Since I came here, I knew I was [undocumented]. I didn’t have papers because the way I came. I started living here. I started getting used to the life here. I went to school and all of that. I didn’t care about the papers because I had the opportunity to study and to do the things that other people do.

Beatriz’s experience and the opportunity to participate on a par with peers in everyday life were more important to her residency, adaptation, and comfort than her ULS. Neither the knowledge of ULS nor the ULS itself appeared to challenge her everyday SofB, which was shaped by her opportunities and lived experiences, rather than her ULS. However, Beatriz added “now that I am a senior here and am trying to apply to college, I don’t have the same opportunities.” This alludes to the temporality of opportunities and the temporal influence of ULS—phenomena I return to in later chapters.

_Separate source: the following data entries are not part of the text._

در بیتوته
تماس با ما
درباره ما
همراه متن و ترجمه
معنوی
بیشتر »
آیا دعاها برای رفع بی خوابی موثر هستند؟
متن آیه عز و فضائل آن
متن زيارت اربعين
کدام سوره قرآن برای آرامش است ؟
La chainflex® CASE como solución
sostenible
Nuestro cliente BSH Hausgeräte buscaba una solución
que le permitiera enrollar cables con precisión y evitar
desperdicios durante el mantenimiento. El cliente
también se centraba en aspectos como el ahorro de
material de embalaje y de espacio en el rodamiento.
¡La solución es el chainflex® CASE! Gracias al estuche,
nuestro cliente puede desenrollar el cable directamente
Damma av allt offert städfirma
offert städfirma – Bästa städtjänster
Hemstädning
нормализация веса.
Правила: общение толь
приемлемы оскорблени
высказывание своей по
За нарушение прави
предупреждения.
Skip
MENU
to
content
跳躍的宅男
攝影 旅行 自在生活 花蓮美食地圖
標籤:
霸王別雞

Notably, regardless of knowledge about ULS, some 1.5GUY establish a SofB in relation to the peoples, places, and modes-of-being in the United States. Furthermore, narratives within this section illustrate that activities and performances shape identity, rather than vice versa. Finally, because 1.5GUY create their SofB not only through everyday performances, but also interpersonal comparisons, their SofB is

largely linked to perceptions of “normalcy.”